**Exercise directions:** Find the string "details" in the data, then copy every line where it is found.

-*-

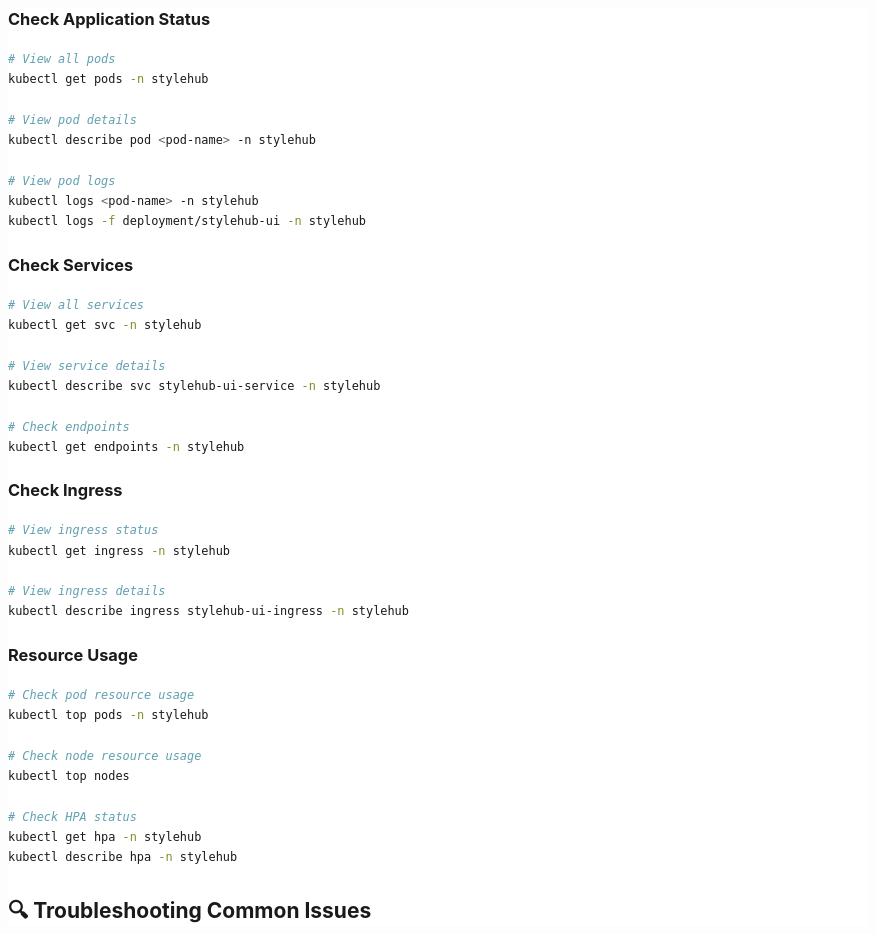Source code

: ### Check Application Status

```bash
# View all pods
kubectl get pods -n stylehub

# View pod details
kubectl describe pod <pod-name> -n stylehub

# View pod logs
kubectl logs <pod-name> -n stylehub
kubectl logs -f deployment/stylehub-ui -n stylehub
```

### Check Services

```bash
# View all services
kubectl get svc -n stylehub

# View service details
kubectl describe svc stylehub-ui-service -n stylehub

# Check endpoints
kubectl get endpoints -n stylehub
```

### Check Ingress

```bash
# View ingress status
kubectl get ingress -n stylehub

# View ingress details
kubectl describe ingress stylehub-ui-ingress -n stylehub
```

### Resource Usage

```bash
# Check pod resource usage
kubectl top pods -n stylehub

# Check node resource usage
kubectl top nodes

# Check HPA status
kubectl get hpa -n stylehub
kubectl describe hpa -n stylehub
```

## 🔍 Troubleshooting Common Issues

-*-

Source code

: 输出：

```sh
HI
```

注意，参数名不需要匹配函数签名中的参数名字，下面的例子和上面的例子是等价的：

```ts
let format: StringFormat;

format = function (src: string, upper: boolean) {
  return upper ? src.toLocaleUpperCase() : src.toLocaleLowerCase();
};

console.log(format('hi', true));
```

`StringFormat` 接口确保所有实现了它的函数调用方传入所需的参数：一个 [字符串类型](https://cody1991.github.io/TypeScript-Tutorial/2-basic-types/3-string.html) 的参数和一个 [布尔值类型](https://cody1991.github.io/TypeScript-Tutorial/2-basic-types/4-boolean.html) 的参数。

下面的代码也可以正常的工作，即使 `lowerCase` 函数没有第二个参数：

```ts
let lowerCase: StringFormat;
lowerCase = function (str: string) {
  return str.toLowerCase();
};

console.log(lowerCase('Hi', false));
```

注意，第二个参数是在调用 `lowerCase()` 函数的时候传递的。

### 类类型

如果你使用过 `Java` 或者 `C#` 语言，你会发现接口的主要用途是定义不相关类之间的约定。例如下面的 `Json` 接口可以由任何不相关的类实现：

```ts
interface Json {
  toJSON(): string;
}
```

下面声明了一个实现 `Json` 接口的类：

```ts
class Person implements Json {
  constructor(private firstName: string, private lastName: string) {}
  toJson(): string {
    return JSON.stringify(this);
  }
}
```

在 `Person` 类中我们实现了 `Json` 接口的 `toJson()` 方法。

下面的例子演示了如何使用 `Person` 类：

-*-

**Answer section:**
# View pod details
# View service details
# View ingress details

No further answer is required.